→ **Required work**
Reproduce the closing part of the entries exactly: the line with "right eye: (974, 239)" and all lines after it, ending with the last line, and nothing else.

Records from a collection:
□ □ □ □ □ □ □

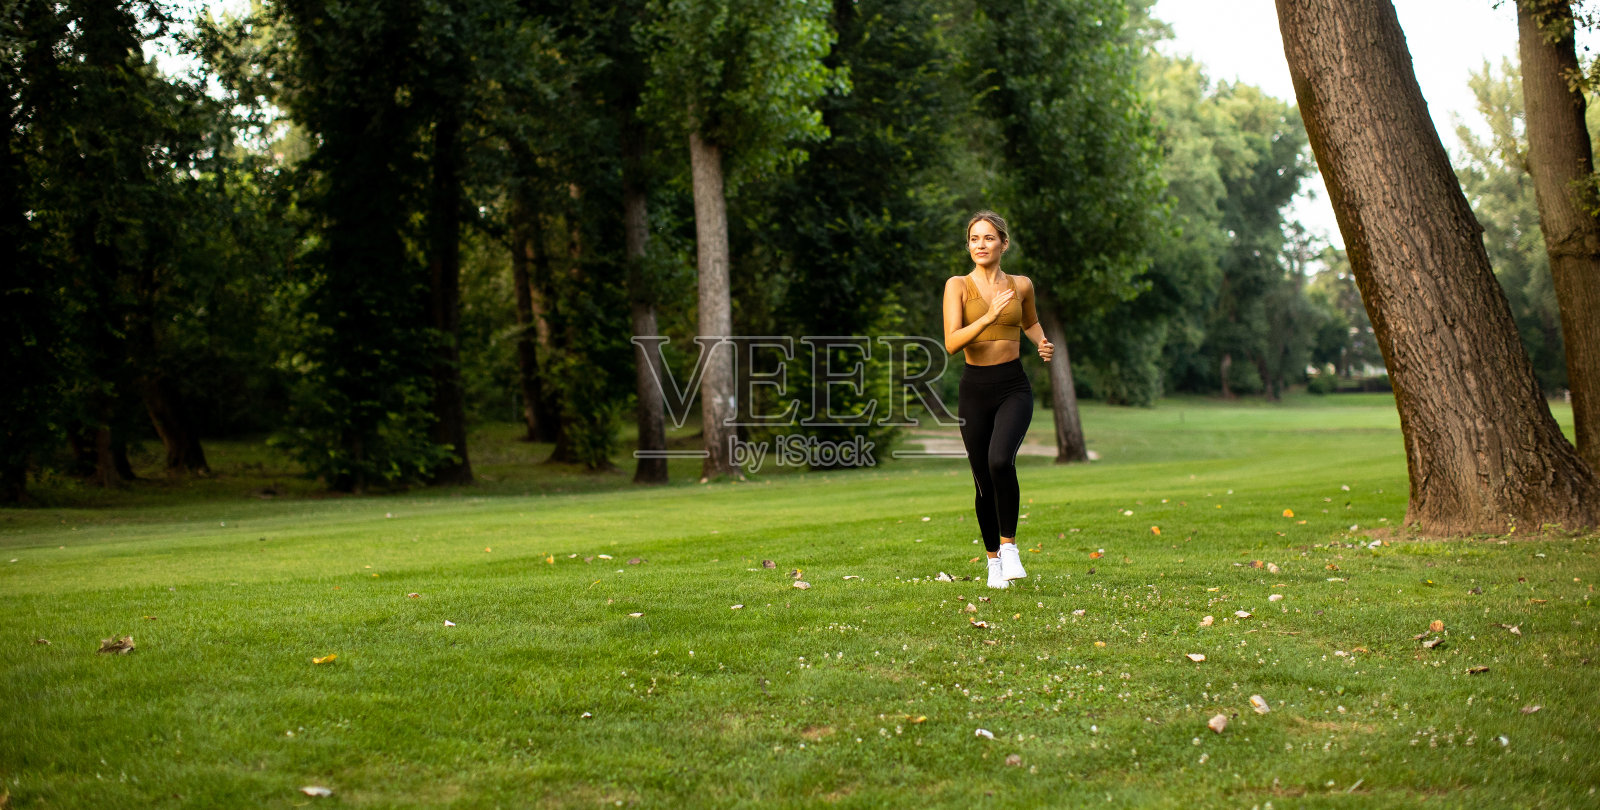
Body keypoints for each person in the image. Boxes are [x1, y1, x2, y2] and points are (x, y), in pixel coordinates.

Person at [942, 210, 1053, 589]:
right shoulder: (957, 286)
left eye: (988, 238)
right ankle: (993, 563)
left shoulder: (1021, 285)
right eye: (974, 239)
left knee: (1000, 460)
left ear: (1003, 244)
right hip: (974, 390)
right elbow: (952, 342)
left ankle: (1010, 548)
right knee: (982, 482)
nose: (981, 245)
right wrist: (988, 317)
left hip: (1012, 386)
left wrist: (1041, 342)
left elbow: (1030, 322)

□ □ □ □ □ □ □

→ **Written reply**
right eye: (974, 239)
left knee: (1000, 460)
left ear: (1003, 244)
right hip: (974, 390)
right elbow: (952, 342)
left ankle: (1010, 548)
right knee: (982, 482)
nose: (981, 245)
right wrist: (988, 317)
left hip: (1012, 386)
left wrist: (1041, 342)
left elbow: (1030, 322)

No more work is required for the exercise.